Ultimately, I also liked that this episode tried something new with the show’s story structure. The show has done jokes before about how Abed thinks something is going to turn into a particular pop culture homage, only to find out that it’s something else entirely, but I liked the way that he tried to actively manipulate things into becoming a Shawshank Redemption here, before ultimately realizing that he was in more of a Prison Break (and drawing a blueprint of Shirley’s house on his stomach). As always, Annie and Troy get drawn into his shenanigans—and I realized how much the show has squandered the comedic potential of this trio after the first season—but when Shirley comes out and says that she was just hoping for some friends as a buffer from a family she can’t quite deal with on a major holiday, well, I appreciated that even Abed knew the concept had to be set aside for someone he cared about, though I’m sure he’ll work out a Prison Break homage in the near future on his own time.

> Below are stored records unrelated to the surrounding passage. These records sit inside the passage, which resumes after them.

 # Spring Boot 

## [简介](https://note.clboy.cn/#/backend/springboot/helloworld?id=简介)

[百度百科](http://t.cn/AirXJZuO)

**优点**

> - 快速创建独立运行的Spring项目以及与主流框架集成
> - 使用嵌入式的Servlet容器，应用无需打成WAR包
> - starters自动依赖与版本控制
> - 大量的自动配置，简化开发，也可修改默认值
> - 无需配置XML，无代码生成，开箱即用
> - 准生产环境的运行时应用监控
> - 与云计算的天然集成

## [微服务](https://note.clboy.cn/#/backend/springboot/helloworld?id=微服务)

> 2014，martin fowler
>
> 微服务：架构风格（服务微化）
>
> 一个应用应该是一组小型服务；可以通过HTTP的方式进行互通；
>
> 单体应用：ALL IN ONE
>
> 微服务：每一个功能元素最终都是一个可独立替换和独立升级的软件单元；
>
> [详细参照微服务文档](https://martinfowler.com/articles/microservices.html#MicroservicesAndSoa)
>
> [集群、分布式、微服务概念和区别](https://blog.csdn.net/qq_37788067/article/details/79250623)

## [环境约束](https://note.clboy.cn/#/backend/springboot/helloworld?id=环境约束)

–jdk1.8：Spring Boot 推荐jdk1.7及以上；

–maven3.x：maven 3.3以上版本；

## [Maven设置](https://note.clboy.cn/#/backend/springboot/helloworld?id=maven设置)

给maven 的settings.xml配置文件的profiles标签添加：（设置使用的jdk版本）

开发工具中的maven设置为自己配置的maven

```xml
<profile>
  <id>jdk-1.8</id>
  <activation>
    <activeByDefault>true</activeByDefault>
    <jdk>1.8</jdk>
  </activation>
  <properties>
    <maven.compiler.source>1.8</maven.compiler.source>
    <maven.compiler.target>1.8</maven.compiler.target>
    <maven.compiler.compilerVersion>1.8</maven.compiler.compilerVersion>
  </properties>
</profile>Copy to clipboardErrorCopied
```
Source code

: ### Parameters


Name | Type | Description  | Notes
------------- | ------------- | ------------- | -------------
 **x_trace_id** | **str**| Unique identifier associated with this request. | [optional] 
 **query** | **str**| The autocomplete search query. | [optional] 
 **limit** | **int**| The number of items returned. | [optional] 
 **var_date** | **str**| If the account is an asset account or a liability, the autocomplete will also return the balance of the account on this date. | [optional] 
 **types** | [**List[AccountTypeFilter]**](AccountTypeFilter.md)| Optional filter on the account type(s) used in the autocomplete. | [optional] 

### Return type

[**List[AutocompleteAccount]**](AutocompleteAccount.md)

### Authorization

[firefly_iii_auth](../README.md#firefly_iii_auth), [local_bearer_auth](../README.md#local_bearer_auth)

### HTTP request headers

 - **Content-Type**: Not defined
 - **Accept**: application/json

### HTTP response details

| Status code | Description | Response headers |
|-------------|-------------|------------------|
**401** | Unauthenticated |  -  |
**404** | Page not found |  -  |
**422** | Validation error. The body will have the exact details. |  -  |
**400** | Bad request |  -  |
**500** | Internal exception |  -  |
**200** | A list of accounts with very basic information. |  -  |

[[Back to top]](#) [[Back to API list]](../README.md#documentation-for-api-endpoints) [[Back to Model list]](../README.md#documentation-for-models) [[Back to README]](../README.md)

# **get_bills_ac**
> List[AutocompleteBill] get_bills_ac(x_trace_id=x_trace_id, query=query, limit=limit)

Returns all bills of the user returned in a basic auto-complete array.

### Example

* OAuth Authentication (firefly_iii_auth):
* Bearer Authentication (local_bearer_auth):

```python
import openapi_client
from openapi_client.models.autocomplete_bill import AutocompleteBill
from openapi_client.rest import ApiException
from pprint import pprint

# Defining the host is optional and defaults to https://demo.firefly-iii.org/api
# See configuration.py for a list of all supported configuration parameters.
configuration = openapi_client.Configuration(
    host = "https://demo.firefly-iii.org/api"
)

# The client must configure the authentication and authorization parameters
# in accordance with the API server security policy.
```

“Escapism” has some issues here and there, but there’s nothing in here that rises above the level of “slight problem.” (Really, only Willy, Jr., feels like an irreparable part of this episode; everything else could be easily fixed with some sort of “producer’s cut.”) The episode even manages to cut down on the weirdness in the last few episodes, where it sometimes felt like the writers were trying to cram seven or eight storylines into every episode. (Seriously, go back and look at last week’s episode again—as I did last weekend—and realize just how much story the script tries to cram into 22 minutes. This is rarely a good call.) It’s essentially just an episode about two things happening, and it falls back on some of the show’s most reliable character pairings. That’s not reinventing the wheel, but who tries to break from tradition at Thanksgiving? Heathens. That’s who.

Stray observations:

  • James Brolin was very good as Jeff’s dad, even if he was basically just called in to play James Brolin as Jeff Winger’s father. I also liked when he tried to launch into a Winger speech and Jeff cut him off. I get the impulse too, William.
  • The show sometimes forces the “Shirley’s a Christian!” jokes, and between the “He is risen” apron and the bit about the Christian literature scattered around her house, it came awfully close again.
  • I’m all in favor of suspending my disbelief in the name of comedy, but who on Earth would be okay with a hole cut into the side of their house?
  • Now that we got a nice, big Jeff and Britta episode, it’s time for some classic Jerley action. Who’s with me?
  • Though I don’t really know that the show earned the Shawshank parody and though the last scene was too syrupy, I did quite like all of Abed’s voiceovers.
  • I knew I was in good hands when this episode opened with all of the characters sitting around the study room table and just talking about stupid shit. I also knew it was going to work when Jim Rash came in and continued to make the best of some weaker material. (To be fair, however, some of his lines—particularly the bit about the water glass against the wall—were pretty funny. And he wasn’t in a dress for increasingly labored comic effect!)
  • So that last scene. I imagine lots of you loved it, but it just went too far for me. Jeff bringing the dinner just felt like too neat of a button to place on everything that had happened, and I found myself really hoping that there would be more to it than that. It was fine, or whatever. Maybe it would have worked if this were actually November, and my heart weren’t so very cold.